Stored data:
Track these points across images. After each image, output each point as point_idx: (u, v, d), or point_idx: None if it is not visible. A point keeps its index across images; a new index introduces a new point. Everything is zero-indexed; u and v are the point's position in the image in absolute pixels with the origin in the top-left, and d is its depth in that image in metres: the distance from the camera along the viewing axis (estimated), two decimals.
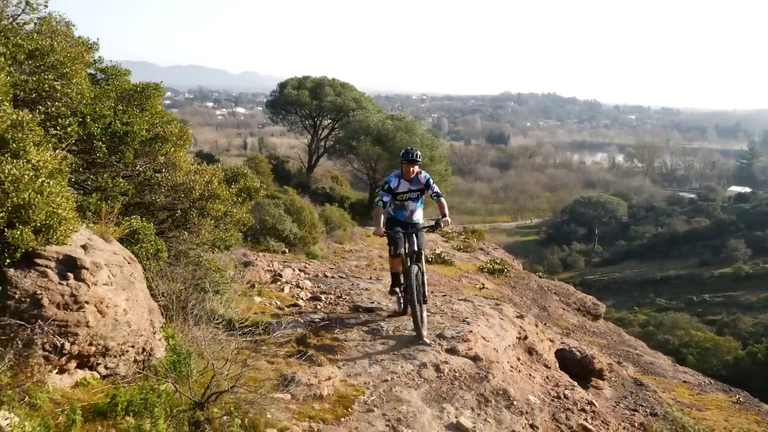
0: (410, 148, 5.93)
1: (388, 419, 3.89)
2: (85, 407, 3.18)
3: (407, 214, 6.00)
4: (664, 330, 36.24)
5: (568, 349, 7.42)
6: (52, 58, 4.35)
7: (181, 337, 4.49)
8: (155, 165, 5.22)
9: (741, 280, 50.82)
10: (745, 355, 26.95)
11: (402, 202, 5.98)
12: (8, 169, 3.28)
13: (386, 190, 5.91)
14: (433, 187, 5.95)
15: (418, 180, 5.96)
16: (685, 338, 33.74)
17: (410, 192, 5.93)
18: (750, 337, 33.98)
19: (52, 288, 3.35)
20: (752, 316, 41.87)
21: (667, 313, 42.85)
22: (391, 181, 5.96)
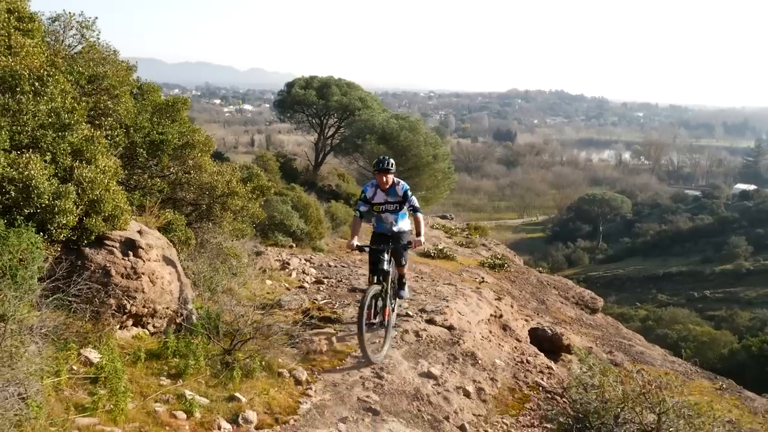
0: (382, 157, 5.61)
1: (374, 368, 4.97)
2: (144, 351, 4.28)
3: (387, 225, 5.74)
4: (663, 325, 37.00)
5: (540, 328, 8.46)
6: (105, 82, 5.45)
7: (208, 306, 5.59)
8: (185, 167, 6.32)
9: (741, 277, 51.36)
10: (740, 348, 27.75)
11: (379, 214, 5.73)
12: (85, 173, 4.38)
13: (362, 200, 5.70)
14: (411, 200, 5.64)
15: (395, 191, 5.64)
16: (683, 332, 34.48)
17: (387, 203, 5.66)
18: (747, 332, 34.67)
19: (117, 262, 4.45)
20: (750, 311, 42.52)
21: (666, 308, 43.54)
22: (367, 191, 5.74)
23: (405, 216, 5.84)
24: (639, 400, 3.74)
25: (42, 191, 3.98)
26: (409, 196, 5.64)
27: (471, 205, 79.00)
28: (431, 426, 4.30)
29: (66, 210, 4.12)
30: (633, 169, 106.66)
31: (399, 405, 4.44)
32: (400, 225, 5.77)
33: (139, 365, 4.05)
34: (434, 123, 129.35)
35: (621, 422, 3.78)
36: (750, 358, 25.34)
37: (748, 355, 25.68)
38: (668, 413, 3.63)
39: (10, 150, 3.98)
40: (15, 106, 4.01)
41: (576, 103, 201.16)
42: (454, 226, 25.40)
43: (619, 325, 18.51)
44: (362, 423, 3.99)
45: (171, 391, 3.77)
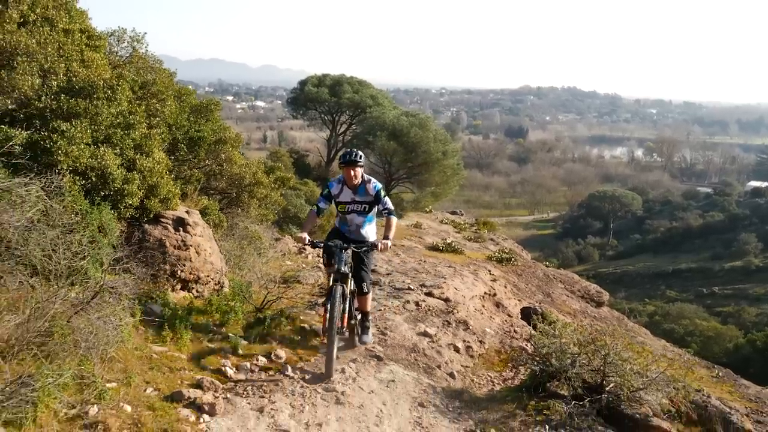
0: (350, 149, 5.04)
1: (380, 328, 5.95)
2: (194, 307, 5.31)
3: (351, 228, 5.06)
4: (670, 320, 37.54)
5: (531, 306, 9.39)
6: (154, 88, 6.47)
7: (239, 277, 6.62)
8: (218, 160, 7.35)
9: (751, 273, 51.49)
10: (745, 342, 28.33)
11: (344, 215, 5.02)
12: (145, 163, 5.42)
13: (324, 196, 4.99)
14: (385, 201, 4.94)
15: (365, 190, 4.94)
16: (690, 327, 35.02)
17: (354, 203, 4.95)
18: (753, 327, 35.14)
19: (170, 236, 5.49)
20: (758, 307, 42.83)
21: (674, 304, 43.97)
22: (332, 187, 5.02)
23: (373, 221, 5.16)
24: (590, 346, 4.67)
25: (115, 177, 5.01)
26: (382, 197, 4.94)
27: (482, 202, 79.39)
28: (425, 371, 5.28)
29: (132, 193, 5.16)
30: (645, 166, 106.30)
31: (399, 354, 5.43)
32: (366, 231, 5.08)
33: (191, 316, 5.07)
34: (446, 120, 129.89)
35: (576, 364, 4.71)
36: (754, 351, 25.95)
37: (752, 349, 26.29)
38: (611, 356, 4.55)
39: (90, 144, 5.01)
40: (93, 110, 5.04)
41: (588, 99, 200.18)
42: (463, 222, 26.22)
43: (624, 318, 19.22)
44: (368, 364, 4.98)
45: (218, 333, 4.79)
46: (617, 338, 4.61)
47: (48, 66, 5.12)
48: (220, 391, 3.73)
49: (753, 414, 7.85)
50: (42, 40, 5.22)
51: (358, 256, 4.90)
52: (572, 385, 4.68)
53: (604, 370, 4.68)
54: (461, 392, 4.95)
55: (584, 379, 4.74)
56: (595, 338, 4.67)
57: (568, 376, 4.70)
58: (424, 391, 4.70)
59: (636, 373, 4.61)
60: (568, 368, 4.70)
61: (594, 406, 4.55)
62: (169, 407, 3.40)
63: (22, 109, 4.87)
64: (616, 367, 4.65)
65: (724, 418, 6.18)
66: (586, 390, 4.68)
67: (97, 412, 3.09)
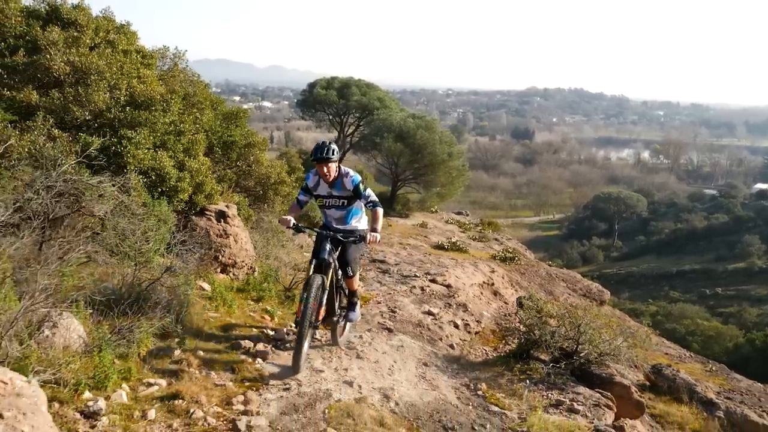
0: (322, 142, 4.63)
1: (389, 307, 6.93)
2: (234, 286, 6.31)
3: (333, 221, 4.84)
4: (672, 319, 38.22)
5: (525, 295, 10.33)
6: (195, 98, 7.48)
7: (267, 264, 7.61)
8: (248, 162, 8.35)
9: (753, 275, 51.95)
10: (744, 342, 29.03)
11: (323, 209, 4.84)
12: (192, 164, 6.42)
13: (303, 189, 4.81)
14: (366, 194, 4.69)
15: (342, 185, 4.67)
16: (691, 327, 35.71)
17: (332, 198, 4.71)
18: (754, 327, 35.79)
19: (213, 226, 6.49)
20: (759, 308, 43.38)
21: (676, 304, 44.58)
22: (309, 179, 4.79)
23: (360, 212, 4.90)
24: (566, 318, 5.61)
25: (170, 176, 6.02)
26: (362, 191, 4.68)
27: (487, 203, 79.89)
28: (429, 342, 6.24)
29: (183, 189, 6.16)
30: (652, 168, 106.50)
31: (406, 328, 6.39)
32: (353, 223, 4.84)
33: (233, 293, 6.07)
34: (452, 121, 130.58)
35: (555, 334, 5.64)
36: (754, 351, 26.64)
37: (752, 349, 26.99)
38: (582, 326, 5.49)
39: (150, 149, 6.02)
40: (152, 119, 6.05)
41: (595, 101, 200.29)
42: (468, 222, 27.10)
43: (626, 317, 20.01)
44: (381, 334, 5.94)
45: (258, 306, 5.79)
46: (588, 313, 5.55)
47: (114, 83, 6.13)
48: (268, 344, 4.72)
49: (724, 392, 8.74)
50: (107, 60, 6.23)
51: (344, 246, 4.67)
52: (551, 352, 5.63)
53: (578, 339, 5.63)
54: (459, 358, 5.92)
55: (561, 347, 5.69)
56: (571, 312, 5.62)
57: (548, 344, 5.66)
58: (427, 355, 5.67)
59: (604, 341, 5.56)
60: (548, 337, 5.66)
61: (568, 367, 5.50)
62: (232, 353, 4.39)
63: (96, 120, 5.89)
64: (588, 336, 5.60)
65: (689, 388, 7.11)
66: (562, 355, 5.64)
67: (179, 353, 4.08)
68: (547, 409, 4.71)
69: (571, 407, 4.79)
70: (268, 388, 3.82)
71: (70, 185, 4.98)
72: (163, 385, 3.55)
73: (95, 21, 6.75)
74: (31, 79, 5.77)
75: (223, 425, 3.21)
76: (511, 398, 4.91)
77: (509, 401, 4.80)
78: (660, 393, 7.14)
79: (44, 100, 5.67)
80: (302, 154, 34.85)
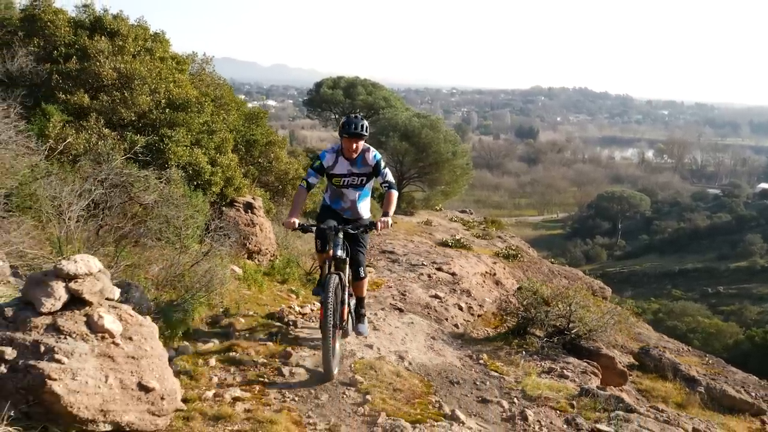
0: (353, 116, 4.30)
1: (400, 291, 7.62)
2: (260, 270, 7.01)
3: (346, 205, 4.50)
4: (674, 317, 38.75)
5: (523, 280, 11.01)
6: (222, 101, 8.19)
7: (288, 252, 8.31)
8: (269, 159, 9.06)
9: (755, 273, 52.27)
10: (744, 339, 29.58)
11: (339, 188, 4.45)
12: (223, 160, 7.13)
13: (316, 169, 4.37)
14: (384, 173, 4.40)
15: (364, 160, 4.38)
16: (692, 324, 36.23)
17: (351, 176, 4.39)
18: (754, 324, 36.30)
19: (242, 216, 7.19)
20: (760, 306, 43.83)
21: (678, 302, 45.07)
22: (325, 158, 4.39)
23: (367, 196, 4.60)
24: (558, 297, 6.28)
25: (205, 171, 6.73)
26: (382, 168, 4.39)
27: (492, 202, 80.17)
28: (436, 321, 6.93)
29: (216, 182, 6.87)
30: (656, 167, 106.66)
31: (415, 308, 7.08)
32: (361, 208, 4.54)
33: (261, 276, 6.78)
34: (456, 120, 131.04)
35: (549, 312, 6.31)
36: (753, 347, 27.16)
37: (752, 345, 27.52)
38: (573, 305, 6.16)
39: (187, 146, 6.73)
40: (188, 120, 6.76)
41: (600, 100, 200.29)
42: (472, 220, 27.72)
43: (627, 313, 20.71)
44: (393, 313, 6.64)
45: (283, 287, 6.49)
46: (578, 293, 6.23)
47: (154, 87, 6.84)
48: (297, 315, 5.41)
49: (709, 376, 9.39)
50: (148, 67, 6.95)
51: (353, 238, 4.34)
52: (546, 329, 6.32)
53: (569, 317, 6.31)
54: (463, 335, 6.61)
55: (554, 324, 6.37)
56: (563, 293, 6.31)
57: (543, 322, 6.34)
58: (435, 331, 6.36)
59: (592, 319, 6.23)
60: (543, 316, 6.34)
61: (561, 342, 6.18)
62: (268, 321, 5.09)
63: (140, 120, 6.60)
64: (578, 314, 6.28)
65: (674, 367, 7.78)
66: (555, 331, 6.32)
67: (225, 320, 4.79)
68: (540, 375, 5.38)
69: (561, 373, 5.46)
70: (302, 348, 4.52)
71: (121, 178, 5.69)
72: (216, 343, 4.26)
73: (134, 30, 7.47)
74: (82, 83, 6.48)
75: (270, 371, 3.91)
76: (509, 366, 5.59)
77: (507, 368, 5.48)
78: (647, 371, 7.81)
79: (95, 103, 6.39)
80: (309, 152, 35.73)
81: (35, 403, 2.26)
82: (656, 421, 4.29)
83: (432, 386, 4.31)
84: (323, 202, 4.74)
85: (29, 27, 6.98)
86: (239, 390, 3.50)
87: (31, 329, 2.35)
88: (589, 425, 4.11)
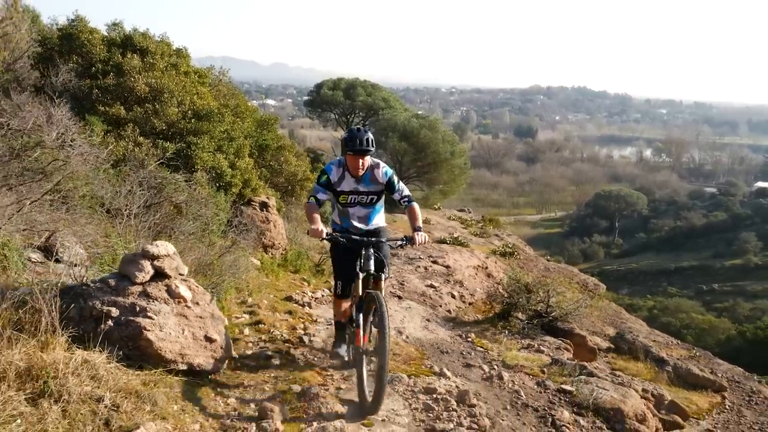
0: (357, 129, 3.96)
1: (398, 281, 8.50)
2: (274, 261, 7.89)
3: (354, 222, 4.14)
4: (668, 314, 39.64)
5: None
6: (239, 109, 9.06)
7: (296, 247, 9.18)
8: (279, 162, 9.94)
9: (749, 271, 53.07)
10: (736, 334, 30.45)
11: (344, 207, 4.10)
12: (241, 164, 8.00)
13: (323, 185, 4.01)
14: (400, 188, 4.10)
15: (374, 177, 4.04)
16: (686, 320, 37.10)
17: (357, 194, 4.04)
18: (746, 320, 37.16)
19: (258, 214, 8.06)
20: (753, 303, 44.69)
21: (673, 299, 45.91)
22: (331, 172, 4.03)
23: (381, 209, 4.28)
24: (537, 284, 7.16)
25: (226, 174, 7.60)
26: (396, 183, 4.08)
27: (490, 201, 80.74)
28: (431, 307, 7.81)
29: (235, 184, 7.74)
30: (654, 166, 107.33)
31: (413, 296, 7.96)
32: (376, 221, 4.23)
33: (276, 266, 7.65)
34: (455, 119, 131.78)
35: (530, 298, 7.18)
36: (745, 342, 28.04)
37: (743, 341, 28.40)
38: (550, 291, 7.02)
39: (210, 152, 7.60)
40: (211, 128, 7.63)
41: (598, 99, 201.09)
42: (470, 218, 28.55)
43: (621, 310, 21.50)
44: (392, 299, 7.51)
45: (296, 276, 7.38)
46: (556, 281, 7.11)
47: (180, 99, 7.71)
48: (310, 299, 6.30)
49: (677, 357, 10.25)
50: (174, 81, 7.82)
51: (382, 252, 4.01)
52: (527, 313, 7.19)
53: (548, 302, 7.19)
54: (454, 319, 7.49)
55: (535, 309, 7.25)
56: (542, 281, 7.19)
57: (525, 307, 7.22)
58: (430, 315, 7.24)
59: (568, 303, 7.12)
60: (525, 302, 7.22)
61: (539, 323, 7.07)
62: (286, 303, 5.96)
63: (170, 129, 7.47)
64: (556, 300, 7.16)
65: (645, 349, 8.66)
66: (535, 315, 7.20)
67: (251, 300, 5.66)
68: (520, 350, 6.25)
69: (538, 349, 6.34)
70: (317, 323, 5.40)
71: (157, 180, 6.56)
72: (247, 318, 5.14)
73: (160, 47, 8.34)
74: (118, 97, 7.36)
75: (293, 339, 4.79)
76: (493, 344, 6.47)
77: (491, 345, 6.36)
78: (622, 353, 8.69)
79: (130, 114, 7.26)
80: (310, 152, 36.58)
81: (134, 348, 3.13)
82: (611, 383, 5.17)
83: (425, 354, 5.18)
84: (333, 225, 4.25)
85: (68, 45, 7.84)
86: (271, 350, 4.39)
87: (128, 295, 3.22)
88: (556, 386, 4.97)
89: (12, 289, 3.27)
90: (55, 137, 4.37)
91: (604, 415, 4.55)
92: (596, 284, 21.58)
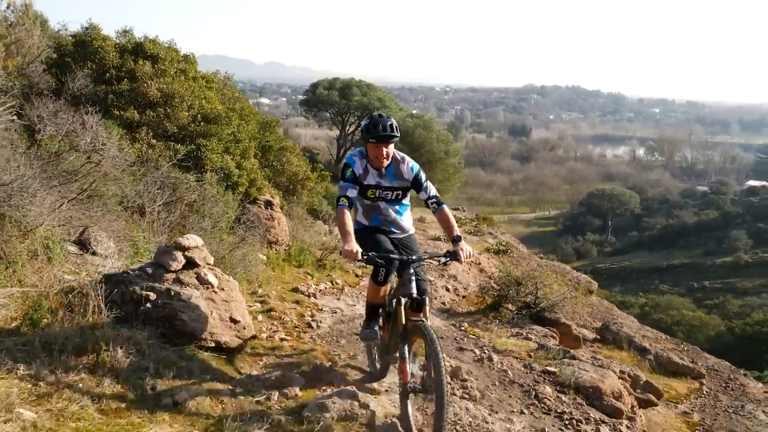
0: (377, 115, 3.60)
1: None
2: (279, 257, 8.35)
3: (387, 220, 3.78)
4: (660, 311, 40.32)
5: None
6: (243, 112, 9.51)
7: (298, 243, 9.65)
8: (281, 162, 10.40)
9: (740, 269, 53.92)
10: (726, 330, 31.14)
11: (372, 202, 3.72)
12: (247, 164, 8.46)
13: (350, 180, 3.59)
14: (427, 187, 3.72)
15: (398, 172, 3.69)
16: (677, 317, 37.78)
17: (383, 189, 3.69)
18: (736, 317, 37.89)
19: (263, 212, 8.53)
20: (742, 299, 45.48)
21: (664, 296, 46.63)
22: (354, 164, 3.65)
23: (408, 208, 3.92)
24: (526, 277, 7.66)
25: (233, 174, 8.06)
26: (423, 181, 3.71)
27: (484, 200, 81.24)
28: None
29: (242, 183, 8.20)
30: (646, 165, 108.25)
31: None
32: (405, 221, 3.86)
33: (281, 261, 8.12)
34: (450, 118, 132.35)
35: (519, 291, 7.69)
36: (734, 338, 28.73)
37: (732, 337, 29.09)
38: (538, 284, 7.53)
39: (219, 153, 8.06)
40: (219, 131, 8.09)
41: (592, 98, 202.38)
42: (464, 217, 29.06)
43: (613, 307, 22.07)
44: None
45: (300, 270, 7.87)
46: (543, 274, 7.62)
47: (190, 103, 8.16)
48: (315, 290, 6.78)
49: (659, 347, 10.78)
50: (184, 86, 8.27)
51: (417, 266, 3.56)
52: (517, 304, 7.70)
53: (536, 294, 7.70)
54: (449, 310, 7.99)
55: (524, 300, 7.76)
56: (531, 274, 7.70)
57: (515, 299, 7.73)
58: None
59: (555, 295, 7.63)
60: (514, 294, 7.73)
61: (528, 314, 7.57)
62: (293, 294, 6.44)
63: (181, 132, 7.92)
64: (543, 292, 7.67)
65: (629, 339, 9.19)
66: (524, 306, 7.71)
67: (261, 290, 6.14)
68: (509, 338, 6.77)
69: (526, 336, 6.85)
70: (322, 312, 5.88)
71: (170, 181, 7.02)
72: (259, 306, 5.61)
73: (169, 53, 8.78)
74: (132, 101, 7.80)
75: (302, 325, 5.28)
76: (485, 332, 6.97)
77: (483, 333, 6.86)
78: (607, 343, 9.22)
79: (143, 118, 7.70)
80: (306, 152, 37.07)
81: (169, 327, 3.60)
82: (592, 365, 5.68)
83: None
84: (357, 226, 3.74)
85: (82, 51, 8.27)
86: (283, 334, 4.87)
87: (164, 281, 3.69)
88: (541, 367, 5.47)
89: (59, 277, 3.74)
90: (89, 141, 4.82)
91: (584, 392, 5.05)
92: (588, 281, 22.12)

__WORK TO COMPLETE__:
Repeat the data verbatim through the "44: (362, 423, 3.99)" line, no pictures.

__YOUR SOLUTION__:
Track these points across images. After each image, output each point as point_idx: (u, v, d), or point_idx: None if it is not visible. A point keeps its index across images; a new index introduces a new point. Everything is zero-indexed; u and v are the point's position in the image in absolute pixels with the origin in the top-left, and d is its depth in that image in metres: the distance from the camera along the viewing axis (estimated), two decimals.
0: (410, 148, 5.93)
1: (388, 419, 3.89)
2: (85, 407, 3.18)
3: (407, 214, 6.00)
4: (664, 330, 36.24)
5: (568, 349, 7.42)
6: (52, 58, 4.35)
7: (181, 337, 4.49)
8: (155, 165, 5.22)
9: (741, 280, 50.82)
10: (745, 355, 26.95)
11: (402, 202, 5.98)
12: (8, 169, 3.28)
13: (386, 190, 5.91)
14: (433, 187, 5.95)
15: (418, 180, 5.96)
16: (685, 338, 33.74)
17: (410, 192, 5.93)
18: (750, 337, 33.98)
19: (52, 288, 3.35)
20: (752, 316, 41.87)
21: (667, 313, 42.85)
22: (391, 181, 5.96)
0: (382, 157, 5.61)
1: (374, 368, 4.97)
2: (144, 351, 4.28)
3: (387, 225, 5.74)
4: (663, 325, 37.00)
5: (540, 328, 8.46)
6: (105, 82, 5.45)
7: (208, 306, 5.59)
8: (185, 167, 6.32)
9: (741, 277, 51.36)
10: (740, 348, 27.75)
11: (379, 214, 5.73)
12: (85, 173, 4.38)
13: (362, 200, 5.70)
14: (411, 200, 5.64)
15: (395, 191, 5.64)
16: (683, 332, 34.48)
17: (387, 203, 5.66)
18: (747, 332, 34.67)
19: (117, 262, 4.45)
20: (750, 311, 42.52)
21: (666, 308, 43.54)
22: (367, 191, 5.74)
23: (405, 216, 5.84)
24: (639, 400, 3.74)
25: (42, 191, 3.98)
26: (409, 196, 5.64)
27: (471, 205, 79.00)
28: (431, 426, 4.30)
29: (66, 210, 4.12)
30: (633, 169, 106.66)
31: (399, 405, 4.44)
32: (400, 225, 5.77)
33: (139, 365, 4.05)
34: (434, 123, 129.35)
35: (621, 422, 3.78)
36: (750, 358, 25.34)
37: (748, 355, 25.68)
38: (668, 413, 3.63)
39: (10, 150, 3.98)
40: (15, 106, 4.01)
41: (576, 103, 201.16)
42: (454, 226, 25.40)
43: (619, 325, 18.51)
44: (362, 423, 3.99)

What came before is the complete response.